DATA FOR REVIEW below:
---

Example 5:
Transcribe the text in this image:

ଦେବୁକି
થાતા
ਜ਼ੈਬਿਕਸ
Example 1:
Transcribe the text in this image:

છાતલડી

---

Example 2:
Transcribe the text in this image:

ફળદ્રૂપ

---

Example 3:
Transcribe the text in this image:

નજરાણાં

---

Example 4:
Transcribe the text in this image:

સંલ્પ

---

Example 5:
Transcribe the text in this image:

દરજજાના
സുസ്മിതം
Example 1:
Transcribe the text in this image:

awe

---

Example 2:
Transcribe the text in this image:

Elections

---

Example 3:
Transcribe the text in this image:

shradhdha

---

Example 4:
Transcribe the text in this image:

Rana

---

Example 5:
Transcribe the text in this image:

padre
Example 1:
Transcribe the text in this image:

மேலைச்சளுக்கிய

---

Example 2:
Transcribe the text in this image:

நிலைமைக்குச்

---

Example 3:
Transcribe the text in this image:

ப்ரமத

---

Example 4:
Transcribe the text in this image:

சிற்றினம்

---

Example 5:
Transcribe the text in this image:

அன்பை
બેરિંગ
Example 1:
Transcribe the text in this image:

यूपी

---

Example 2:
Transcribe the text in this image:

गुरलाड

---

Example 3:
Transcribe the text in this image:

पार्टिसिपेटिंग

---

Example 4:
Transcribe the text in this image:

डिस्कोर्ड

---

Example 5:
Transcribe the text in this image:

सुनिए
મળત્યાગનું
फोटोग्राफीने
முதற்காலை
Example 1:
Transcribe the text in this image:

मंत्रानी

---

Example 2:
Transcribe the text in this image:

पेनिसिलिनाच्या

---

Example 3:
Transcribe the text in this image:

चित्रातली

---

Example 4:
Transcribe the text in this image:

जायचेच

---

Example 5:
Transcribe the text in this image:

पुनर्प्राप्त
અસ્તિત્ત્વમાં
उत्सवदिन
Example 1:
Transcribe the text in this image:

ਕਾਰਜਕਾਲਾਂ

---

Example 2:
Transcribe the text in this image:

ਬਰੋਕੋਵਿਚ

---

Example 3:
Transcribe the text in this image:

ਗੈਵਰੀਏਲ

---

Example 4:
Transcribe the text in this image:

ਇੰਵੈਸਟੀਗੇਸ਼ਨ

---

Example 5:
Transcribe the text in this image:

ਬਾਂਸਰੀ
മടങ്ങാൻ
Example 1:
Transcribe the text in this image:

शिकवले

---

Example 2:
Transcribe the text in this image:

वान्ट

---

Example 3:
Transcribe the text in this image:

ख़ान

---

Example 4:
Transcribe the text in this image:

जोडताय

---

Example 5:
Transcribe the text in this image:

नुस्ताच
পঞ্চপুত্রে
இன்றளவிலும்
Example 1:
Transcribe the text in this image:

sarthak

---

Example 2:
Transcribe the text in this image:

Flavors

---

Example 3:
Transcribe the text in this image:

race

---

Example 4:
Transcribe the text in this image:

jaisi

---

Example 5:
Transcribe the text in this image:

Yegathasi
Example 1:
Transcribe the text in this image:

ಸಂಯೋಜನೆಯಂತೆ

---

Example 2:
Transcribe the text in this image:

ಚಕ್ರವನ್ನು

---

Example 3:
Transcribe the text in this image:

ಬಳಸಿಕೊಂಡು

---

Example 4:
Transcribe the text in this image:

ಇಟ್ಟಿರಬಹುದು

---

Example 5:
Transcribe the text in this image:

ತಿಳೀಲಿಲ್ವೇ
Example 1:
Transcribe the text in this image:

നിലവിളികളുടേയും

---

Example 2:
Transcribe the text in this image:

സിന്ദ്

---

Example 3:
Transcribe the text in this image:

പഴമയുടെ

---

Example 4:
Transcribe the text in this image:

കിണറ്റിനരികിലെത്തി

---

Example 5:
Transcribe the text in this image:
End of DATA FOR REVIEW.
*TASK ITEM*
Reproduce the data in full, exactly.

*COMPLETED TASK*
---

Example 5:
Transcribe the text in this image:

ଦେବୁକି
થાતા
ਜ਼ੈਬਿਕਸ
Example 1:
Transcribe the text in this image:

છાતલડી

---

Example 2:
Transcribe the text in this image:

ફળદ્રૂપ

---

Example 3:
Transcribe the text in this image:

નજરાણાં

---

Example 4:
Transcribe the text in this image:

સંલ્પ

---

Example 5:
Transcribe the text in this image:

દરજજાના
സുസ്മിതം
Example 1:
Transcribe the text in this image:

awe

---

Example 2:
Transcribe the text in this image:

Elections

---

Example 3:
Transcribe the text in this image:

shradhdha

---

Example 4:
Transcribe the text in this image:

Rana

---

Example 5:
Transcribe the text in this image:

padre
Example 1:
Transcribe the text in this image:

மேலைச்சளுக்கிய

---

Example 2:
Transcribe the text in this image:

நிலைமைக்குச்

---

Example 3:
Transcribe the text in this image:

ப்ரமத

---

Example 4:
Transcribe the text in this image:

சிற்றினம்

---

Example 5:
Transcribe the text in this image:

அன்பை
બેરિંગ
Example 1:
Transcribe the text in this image:

यूपी

---

Example 2:
Transcribe the text in this image:

गुरलाड

---

Example 3:
Transcribe the text in this image:

पार्टिसिपेटिंग

---

Example 4:
Transcribe the text in this image:

डिस्कोर्ड

---

Example 5:
Transcribe the text in this image:

सुनिए
મળત્યાગનું
फोटोग्राफीने
முதற்காலை
Example 1:
Transcribe the text in this image:

मंत्रानी

---

Example 2:
Transcribe the text in this image:

पेनिसिलिनाच्या

---

Example 3:
Transcribe the text in this image:

चित्रातली

---

Example 4:
Transcribe the text in this image:

जायचेच

---

Example 5:
Transcribe the text in this image:

पुनर्प्राप्त
અસ્તિત્ત્વમાં
उत्सवदिन
Example 1:
Transcribe the text in this image:

ਕਾਰਜਕਾਲਾਂ

---

Example 2:
Transcribe the text in this image:

ਬਰੋਕੋਵਿਚ

---

Example 3:
Transcribe the text in this image:

ਗੈਵਰੀਏਲ

---

Example 4:
Transcribe the text in this image:

ਇੰਵੈਸਟੀਗੇਸ਼ਨ

---

Example 5:
Transcribe the text in this image:

ਬਾਂਸਰੀ
മടങ്ങാൻ
Example 1:
Transcribe the text in this image:

शिकवले

---

Example 2:
Transcribe the text in this image:

वान्ट

---

Example 3:
Transcribe the text in this image:

ख़ान

---

Example 4:
Transcribe the text in this image:

जोडताय

---

Example 5:
Transcribe the text in this image:

नुस्ताच
পঞ্চপুত্রে
இன்றளவிலும்
Example 1:
Transcribe the text in this image:

sarthak

---

Example 2:
Transcribe the text in this image:

Flavors

---

Example 3:
Transcribe the text in this image:

race

---

Example 4:
Transcribe the text in this image:

jaisi

---

Example 5:
Transcribe the text in this image:

Yegathasi
Example 1:
Transcribe the text in this image:

ಸಂಯೋಜನೆಯಂತೆ

---

Example 2:
Transcribe the text in this image:

ಚಕ್ರವನ್ನು

---

Example 3:
Transcribe the text in this image:

ಬಳಸಿಕೊಂಡು

---

Example 4:
Transcribe the text in this image:

ಇಟ್ಟಿರಬಹುದು

---

Example 5:
Transcribe the text in this image:

ತಿಳೀಲಿಲ್ವೇ
Example 1:
Transcribe the text in this image:

നിലവിളികളുടേയും

---

Example 2:
Transcribe the text in this image:

സിന്ദ്

---

Example 3:
Transcribe the text in this image:

പഴമയുടെ

---

Example 4:
Transcribe the text in this image:

കിണറ്റിനരികിലെത്തി

---

Example 5:
Transcribe the text in this image:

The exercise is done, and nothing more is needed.